3 anni di scuola alberghiera dopo ritirato e comprato il diploma di ragioneria presso scuola privata


----------



## MissRossonera (30 Giugno 2018)

Io se tutto va bene in autunno mi laureo in giurisprudenza.


----------



## Ragnet_7 (30 Giugno 2018)

Io ho laurea triennale + laurea magistrale in ingegneria informatica. Ho votato quinquennale ma considerarlo un quinquennale è sbagliato.


----------



## mil77 (30 Giugno 2018)

laurea in giurisprudenza


----------



## Pivellino (30 Giugno 2018)

Laurea EC + MBA


----------



## Andreas89 (30 Giugno 2018)

LAurea triennale in economia e commercio e specialistica in economia e finanza.


----------



## Wildbone (30 Giugno 2018)

Ho finito gli studi dopo il diploma al liceo scientifico. 
Ho tentato la strada dell'università, ma mi sono subito accorto di non aver la testa per applicarmi seriamente, avevo casini in famiglia e tutto. Per non far buttare soldi, ho lasciato e mi sono messo a lavorare. Ora sono felicemente un traduttore e un giornalista videoludico.


----------



## Hellscream (30 Giugno 2018)

Il diploma non è contemplato?


----------



## ThaiBoxer93 (30 Giugno 2018)

Laurea triennale in "Lettere Classiche" con una tesi in Storia romana; laurea specialistica in "Scienze dell'Antichità" con una tesi in Filologia classica, ramo greco


----------



## Jino (30 Giugno 2018)

Hellscream ha scritto:


> Il diploma non è contemplato?



Infatti


----------



## __king george__ (30 Giugno 2018)

Wildbone ha scritto:


> Ho finito gli studi dopo il diploma al liceo scientifico.
> Ho tentato la strada dell'università, ma mi sono subito accorto di non aver la testa per applicarmi seriamente, avevo casini in famiglia e tutto. Per non far buttare soldi, ho lasciato e mi sono messo a lavorare. Ora sono felicemente un traduttore e un giornalista videoludico.
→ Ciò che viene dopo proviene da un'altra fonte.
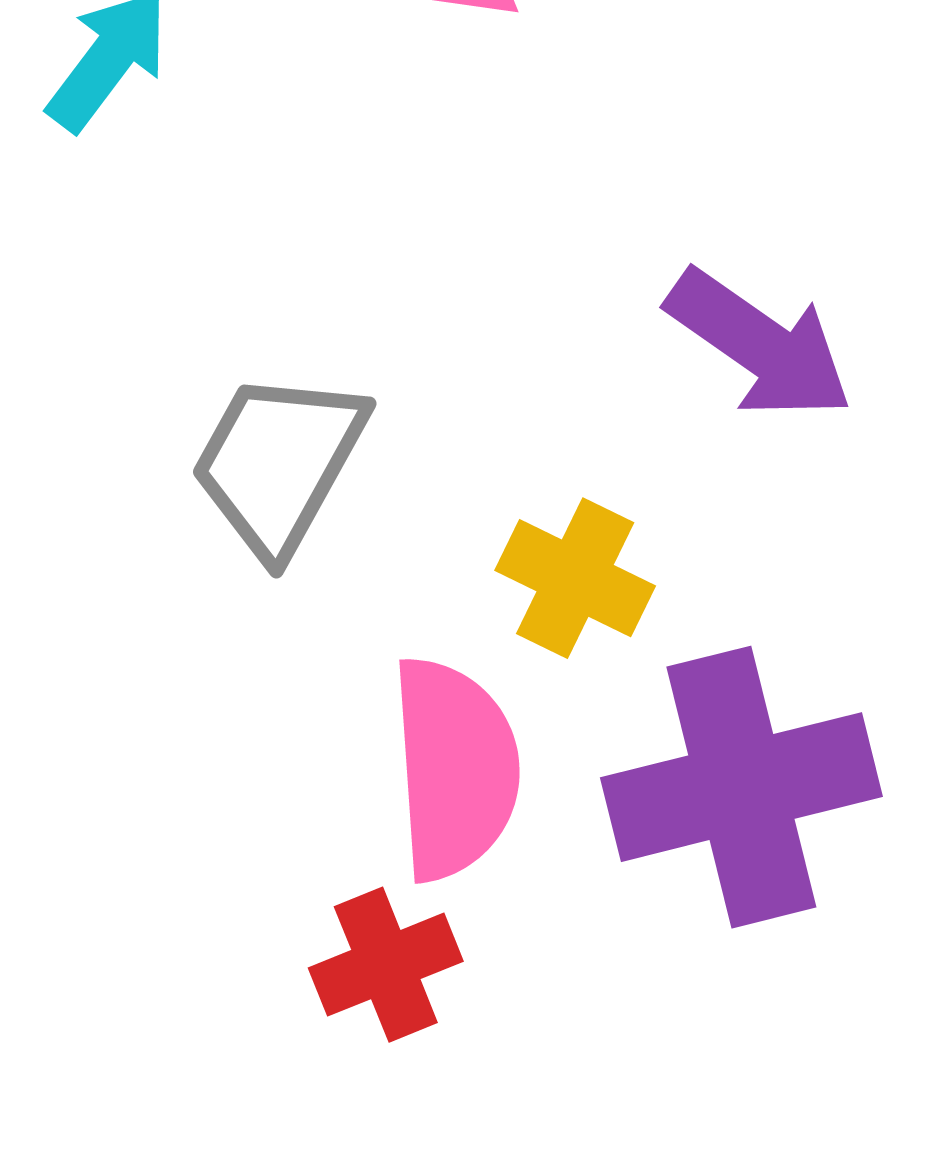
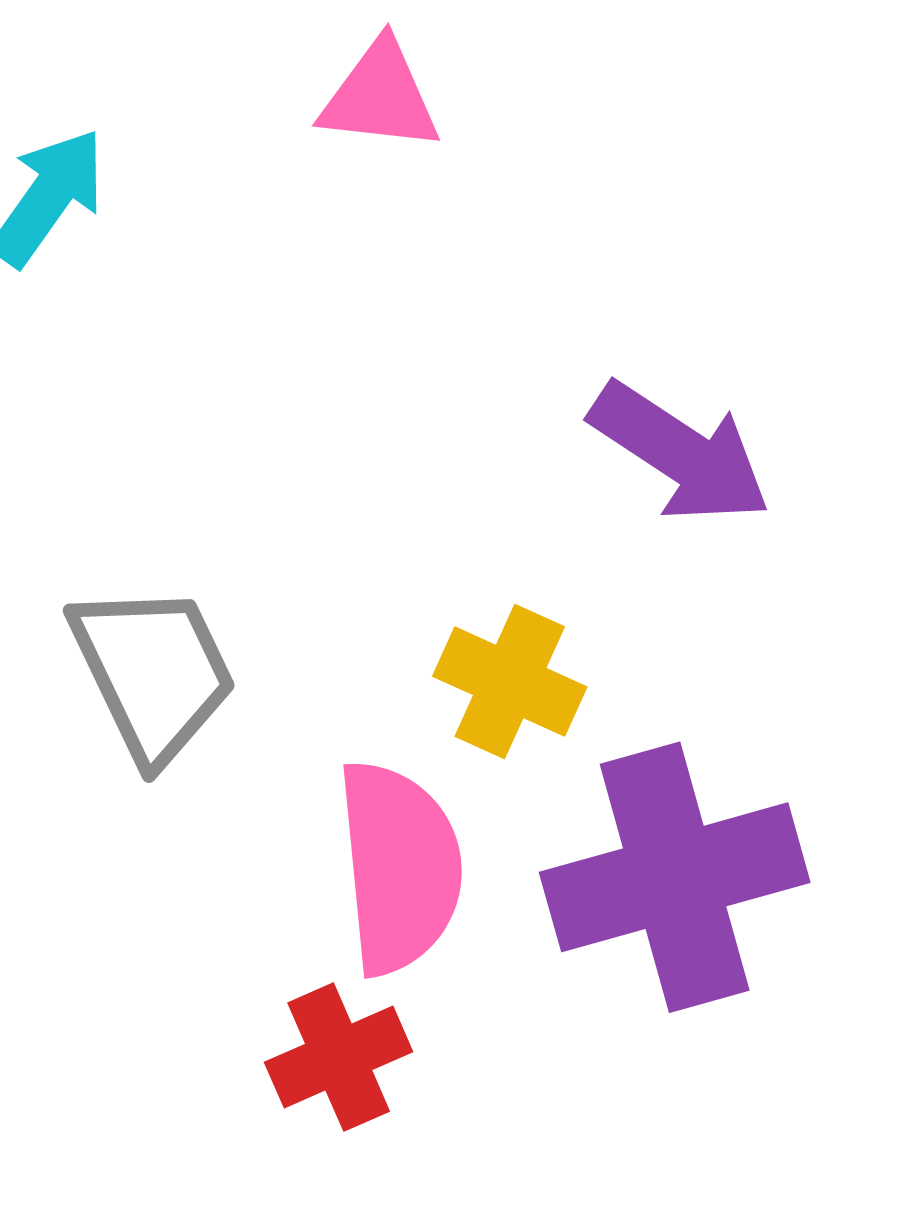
gray trapezoid: (279, 463) -> (153, 672), moved, turned 127

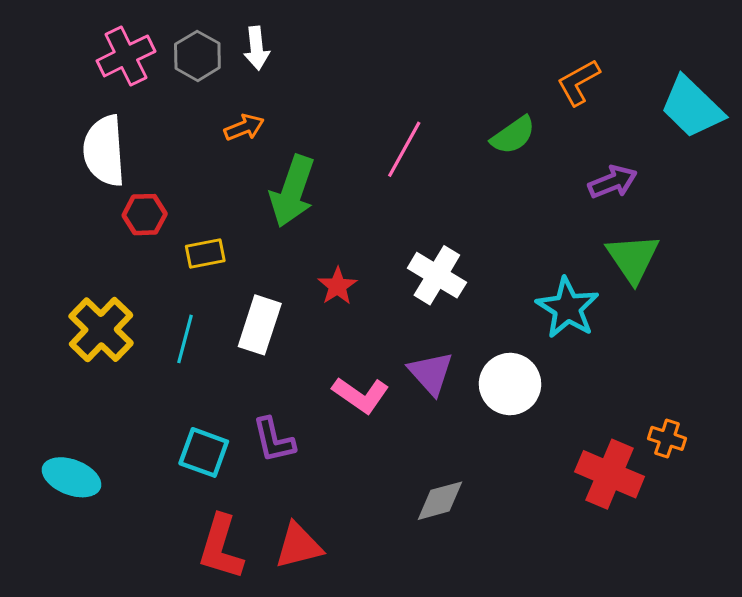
giornalista videoludico? cioè di videogiochi? spettacolo!


----------



## Wildbone (30 Giugno 2018)

__king george__ ha scritto:


> giornalista videoludico? cioè di videogiochi? spettacolo!



Sì, anche se ora sono più concentrato sulla traduzione, sempre di videogiochi


----------



## Beppe85 (30 Giugno 2018)

Laurea in giurisprudenza anche io


----------



## diavoloINme (1 Luglio 2018)

Laurea in farmacia.


----------